Bellek
Bellek kavramı bilgisayar donanımıyla yaşamımıza girmeden önce sanırım sadece eğitim psikologlarının kullandığı, sözlüklerin mahzun sözcüklerinden biriydi. Sonra ne olduğunu tam olarak anlayamadığımız RAM ve REM sözcükleriyle anılınca birden popüler oldu. Magazincilerin yeni bitme şarkıcılara yürü ya garibim demesi gibi.
Bellek, kısa süreli bellek, uzun süreli bellek, olmayan bellek, silinen bellek, resetlenmiş bellek. Yaşamımıza cukka oturdular. Yeşilçam filmlerinden bir hafıza yitirimini anımsarsanız hem bu kış gününde sizi hem de mevzuyu sıcak tutacaktır.

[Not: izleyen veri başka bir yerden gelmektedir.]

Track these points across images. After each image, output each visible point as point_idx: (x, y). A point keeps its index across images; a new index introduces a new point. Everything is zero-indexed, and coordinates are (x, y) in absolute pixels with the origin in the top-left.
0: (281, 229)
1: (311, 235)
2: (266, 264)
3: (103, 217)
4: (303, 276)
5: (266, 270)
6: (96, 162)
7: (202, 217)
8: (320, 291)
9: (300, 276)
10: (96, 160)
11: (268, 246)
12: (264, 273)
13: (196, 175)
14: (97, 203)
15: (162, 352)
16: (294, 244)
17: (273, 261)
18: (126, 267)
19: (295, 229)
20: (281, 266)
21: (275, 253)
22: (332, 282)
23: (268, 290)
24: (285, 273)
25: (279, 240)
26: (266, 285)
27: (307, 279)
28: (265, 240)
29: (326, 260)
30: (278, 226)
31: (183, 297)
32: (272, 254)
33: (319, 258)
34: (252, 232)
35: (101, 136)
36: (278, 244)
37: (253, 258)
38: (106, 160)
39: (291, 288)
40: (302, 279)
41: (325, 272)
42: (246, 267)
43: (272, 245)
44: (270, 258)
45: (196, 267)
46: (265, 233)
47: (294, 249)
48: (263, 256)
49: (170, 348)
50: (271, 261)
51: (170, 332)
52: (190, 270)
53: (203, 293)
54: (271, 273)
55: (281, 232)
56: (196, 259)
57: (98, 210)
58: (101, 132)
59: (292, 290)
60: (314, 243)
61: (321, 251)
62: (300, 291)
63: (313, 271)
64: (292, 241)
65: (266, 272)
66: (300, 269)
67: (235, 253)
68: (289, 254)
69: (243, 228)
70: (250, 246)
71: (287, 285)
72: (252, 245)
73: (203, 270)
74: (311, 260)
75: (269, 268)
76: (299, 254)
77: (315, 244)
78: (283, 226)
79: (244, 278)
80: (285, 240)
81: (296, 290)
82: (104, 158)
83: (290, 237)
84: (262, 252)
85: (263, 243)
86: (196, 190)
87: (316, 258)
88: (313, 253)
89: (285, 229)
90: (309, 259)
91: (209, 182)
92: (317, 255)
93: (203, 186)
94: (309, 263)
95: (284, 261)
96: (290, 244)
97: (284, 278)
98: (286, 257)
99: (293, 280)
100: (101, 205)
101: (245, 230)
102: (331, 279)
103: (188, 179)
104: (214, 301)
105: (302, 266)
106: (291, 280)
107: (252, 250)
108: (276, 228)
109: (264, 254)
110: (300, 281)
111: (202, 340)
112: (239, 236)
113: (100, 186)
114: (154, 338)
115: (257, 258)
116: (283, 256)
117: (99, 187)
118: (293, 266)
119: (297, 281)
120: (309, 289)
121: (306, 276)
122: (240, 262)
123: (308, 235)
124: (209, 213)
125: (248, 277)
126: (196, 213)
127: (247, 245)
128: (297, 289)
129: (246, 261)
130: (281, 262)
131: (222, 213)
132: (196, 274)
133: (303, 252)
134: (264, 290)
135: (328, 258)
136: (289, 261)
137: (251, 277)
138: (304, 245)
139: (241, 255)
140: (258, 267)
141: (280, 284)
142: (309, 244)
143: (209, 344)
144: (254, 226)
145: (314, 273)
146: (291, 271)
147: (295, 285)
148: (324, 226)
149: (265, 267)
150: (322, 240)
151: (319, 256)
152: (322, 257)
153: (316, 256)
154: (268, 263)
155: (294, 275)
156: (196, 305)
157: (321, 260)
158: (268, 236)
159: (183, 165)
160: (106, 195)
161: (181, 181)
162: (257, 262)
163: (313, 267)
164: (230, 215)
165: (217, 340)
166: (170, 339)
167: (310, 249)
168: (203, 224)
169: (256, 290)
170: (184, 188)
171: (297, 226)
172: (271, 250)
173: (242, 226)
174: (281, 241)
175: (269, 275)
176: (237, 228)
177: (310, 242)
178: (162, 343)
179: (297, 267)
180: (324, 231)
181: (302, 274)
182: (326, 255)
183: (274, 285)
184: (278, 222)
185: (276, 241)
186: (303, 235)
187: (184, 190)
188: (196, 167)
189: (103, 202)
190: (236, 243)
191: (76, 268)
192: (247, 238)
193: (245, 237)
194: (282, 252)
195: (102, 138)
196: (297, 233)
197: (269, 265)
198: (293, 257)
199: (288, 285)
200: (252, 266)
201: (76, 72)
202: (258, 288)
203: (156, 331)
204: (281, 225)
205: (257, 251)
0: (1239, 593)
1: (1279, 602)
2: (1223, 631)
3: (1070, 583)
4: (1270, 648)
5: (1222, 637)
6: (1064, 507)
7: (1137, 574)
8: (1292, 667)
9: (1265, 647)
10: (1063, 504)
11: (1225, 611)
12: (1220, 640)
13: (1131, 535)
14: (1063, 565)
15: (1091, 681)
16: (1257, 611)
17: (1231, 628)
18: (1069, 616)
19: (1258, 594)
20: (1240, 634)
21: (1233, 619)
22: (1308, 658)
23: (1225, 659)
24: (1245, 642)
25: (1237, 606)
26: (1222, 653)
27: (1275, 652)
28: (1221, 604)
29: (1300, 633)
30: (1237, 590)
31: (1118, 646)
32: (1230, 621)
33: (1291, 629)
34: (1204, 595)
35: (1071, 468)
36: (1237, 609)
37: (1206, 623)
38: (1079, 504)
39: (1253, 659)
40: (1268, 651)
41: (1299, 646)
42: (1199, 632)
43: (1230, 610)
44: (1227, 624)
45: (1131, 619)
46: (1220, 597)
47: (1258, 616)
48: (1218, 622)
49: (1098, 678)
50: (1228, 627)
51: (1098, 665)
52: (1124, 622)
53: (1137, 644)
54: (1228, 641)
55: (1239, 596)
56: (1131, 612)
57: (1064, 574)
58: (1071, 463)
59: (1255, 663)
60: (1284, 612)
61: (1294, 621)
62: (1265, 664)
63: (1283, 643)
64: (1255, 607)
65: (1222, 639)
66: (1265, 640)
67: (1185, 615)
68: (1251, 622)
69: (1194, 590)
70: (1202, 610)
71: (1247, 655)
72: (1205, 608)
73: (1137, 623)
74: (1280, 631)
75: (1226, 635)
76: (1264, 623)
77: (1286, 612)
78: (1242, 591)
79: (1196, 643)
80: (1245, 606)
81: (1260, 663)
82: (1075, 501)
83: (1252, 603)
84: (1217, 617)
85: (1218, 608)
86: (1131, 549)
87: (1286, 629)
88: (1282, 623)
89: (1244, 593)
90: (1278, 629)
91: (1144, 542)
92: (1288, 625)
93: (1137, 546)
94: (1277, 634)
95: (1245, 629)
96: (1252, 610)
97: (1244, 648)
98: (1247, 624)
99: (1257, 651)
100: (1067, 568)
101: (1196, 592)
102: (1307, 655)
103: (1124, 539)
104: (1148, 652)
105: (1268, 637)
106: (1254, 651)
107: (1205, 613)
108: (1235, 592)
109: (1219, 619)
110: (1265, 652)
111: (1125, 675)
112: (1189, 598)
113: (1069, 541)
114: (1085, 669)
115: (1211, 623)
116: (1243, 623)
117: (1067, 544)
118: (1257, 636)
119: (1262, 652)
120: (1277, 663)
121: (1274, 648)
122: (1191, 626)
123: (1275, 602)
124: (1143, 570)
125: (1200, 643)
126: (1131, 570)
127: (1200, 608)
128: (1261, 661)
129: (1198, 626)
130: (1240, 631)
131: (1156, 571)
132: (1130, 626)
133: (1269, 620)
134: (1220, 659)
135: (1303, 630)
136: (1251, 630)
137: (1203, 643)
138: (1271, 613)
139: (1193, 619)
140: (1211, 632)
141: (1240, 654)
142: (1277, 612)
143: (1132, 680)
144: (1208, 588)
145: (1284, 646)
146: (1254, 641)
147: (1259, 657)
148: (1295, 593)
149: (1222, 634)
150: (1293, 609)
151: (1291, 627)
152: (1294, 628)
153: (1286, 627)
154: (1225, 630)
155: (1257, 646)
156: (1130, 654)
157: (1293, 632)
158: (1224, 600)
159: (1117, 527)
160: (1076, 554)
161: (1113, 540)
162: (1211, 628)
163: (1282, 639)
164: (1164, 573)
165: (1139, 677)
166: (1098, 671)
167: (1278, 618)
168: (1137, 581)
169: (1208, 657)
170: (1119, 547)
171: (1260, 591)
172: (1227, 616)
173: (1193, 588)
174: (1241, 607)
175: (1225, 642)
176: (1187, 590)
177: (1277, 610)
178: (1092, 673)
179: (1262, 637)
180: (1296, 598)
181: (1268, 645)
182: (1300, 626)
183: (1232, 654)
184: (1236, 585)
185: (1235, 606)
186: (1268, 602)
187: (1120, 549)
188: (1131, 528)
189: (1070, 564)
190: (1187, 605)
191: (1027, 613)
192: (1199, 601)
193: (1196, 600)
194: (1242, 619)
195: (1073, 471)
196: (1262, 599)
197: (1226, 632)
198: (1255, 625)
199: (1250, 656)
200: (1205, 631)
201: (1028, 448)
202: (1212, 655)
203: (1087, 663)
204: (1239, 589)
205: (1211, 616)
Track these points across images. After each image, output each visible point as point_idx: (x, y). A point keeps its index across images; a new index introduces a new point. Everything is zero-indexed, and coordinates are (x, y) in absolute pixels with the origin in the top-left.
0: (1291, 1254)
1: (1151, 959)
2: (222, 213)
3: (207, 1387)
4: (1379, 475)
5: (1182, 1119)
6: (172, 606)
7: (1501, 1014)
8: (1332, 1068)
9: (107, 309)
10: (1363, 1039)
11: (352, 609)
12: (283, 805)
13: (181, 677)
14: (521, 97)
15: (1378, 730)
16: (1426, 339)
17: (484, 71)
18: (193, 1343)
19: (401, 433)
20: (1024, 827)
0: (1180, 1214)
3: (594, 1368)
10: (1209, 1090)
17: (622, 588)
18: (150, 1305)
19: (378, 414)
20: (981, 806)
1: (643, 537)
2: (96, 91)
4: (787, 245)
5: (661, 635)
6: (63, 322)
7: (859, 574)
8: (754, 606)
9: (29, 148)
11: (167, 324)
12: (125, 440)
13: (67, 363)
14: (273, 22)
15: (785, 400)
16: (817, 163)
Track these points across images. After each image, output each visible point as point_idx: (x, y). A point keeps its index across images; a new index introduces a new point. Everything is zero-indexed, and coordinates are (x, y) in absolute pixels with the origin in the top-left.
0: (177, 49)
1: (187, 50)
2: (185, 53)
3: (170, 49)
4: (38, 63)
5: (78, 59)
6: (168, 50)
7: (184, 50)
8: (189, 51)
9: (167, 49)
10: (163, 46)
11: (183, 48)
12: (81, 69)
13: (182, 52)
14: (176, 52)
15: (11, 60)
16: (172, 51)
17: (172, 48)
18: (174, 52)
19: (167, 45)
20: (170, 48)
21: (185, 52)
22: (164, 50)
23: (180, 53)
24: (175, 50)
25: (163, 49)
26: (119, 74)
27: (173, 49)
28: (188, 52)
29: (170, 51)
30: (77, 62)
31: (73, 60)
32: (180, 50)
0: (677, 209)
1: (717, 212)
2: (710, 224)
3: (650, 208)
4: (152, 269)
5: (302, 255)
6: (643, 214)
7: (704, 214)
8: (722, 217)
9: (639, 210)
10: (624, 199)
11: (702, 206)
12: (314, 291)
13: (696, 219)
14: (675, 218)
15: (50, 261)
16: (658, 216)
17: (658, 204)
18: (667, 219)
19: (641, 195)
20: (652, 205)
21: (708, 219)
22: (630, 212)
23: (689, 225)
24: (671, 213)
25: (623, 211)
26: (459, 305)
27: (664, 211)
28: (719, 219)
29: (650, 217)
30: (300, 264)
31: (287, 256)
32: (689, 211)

Aşkın belleği var mıdır? Sevda mesaisinden tekaüt olmuşsanız bu sual size ineklerde mantık var mıdır? suali meşhurunu anımsatacaktır ki durum berkemal, normalsınız,ayarlarla oynamayınız.
Ne gezer, nerdeee,yok, hayır,kesinlikle yoktur nevinden bir cevapla heyecana gelmişseniz ve midenize yumruk yemiş durumuna girmişseniz; vefasız bir afat tarafından terk edilip, sönme ameliyesine tutulmuş bir birey olarak (Yasal Uyarı) bu yazıyı okumak ruh ve beden sağlığınız açısından sizi olumsuz etkileyebilir.
Tabi ki vardır gibi ukela ve malumatfüruş bir yanıtınız varsa ve kendinizden eminseniz siz ayrılığın acısını hiç yaşamamış biri olarak bu satırların yazarıyla farklı frekanslardasınız ve tanışsaydınız kesinlikle sizden hoşlanmayacaktı.
Bana ne ya! diye abes bir yanıtınız varsa buraya kadar niye okudun kardeşim. Abesle iştigal ediyorsun. Bana baaaaak sen git televizyonda izle, arabesk dinle kardeşim.
Bilmem hiç düşünmedim gibi mütevazi bir yanıtınız varsa efendim isabet buyurdunuz efenim, lütfen okumaya devam ediniz bu naçizane satırların yazarı sizi arıyordu.
Aşkın belleği var mıdır? Efendim tabii olarak ve tabi ki yoktur.(Burada ünlem işaretleri uzar.)
insanoğlu denen garip varlık sadece anı yaşar.Dün ve yarın yoktur. Biri olmamıştır diğeri olmayacaktır.Dün tarihçiler için yarın para delileri için icat edilmiştir. insanoğlu acıları, özlemleri ve ağrılarıyla dünü istendik bir unutmaya mahkum eder.
Aşkın belleği olsa sigara ateşiyle bileğe kazınan yar unutulur muydu? Delicesine çarpan yürek, heyecandan kuruyan ağız, iple çekilen vuslat anı, yüreği kanatan ağlamalar unutulur muydu hiç... Unutmak kavramının kendisi olur muydu?
Aşkın belleği yoktur efendim.Hem atalar beyhude Hafıza-i beşer nisyanla maluldür derler miydi?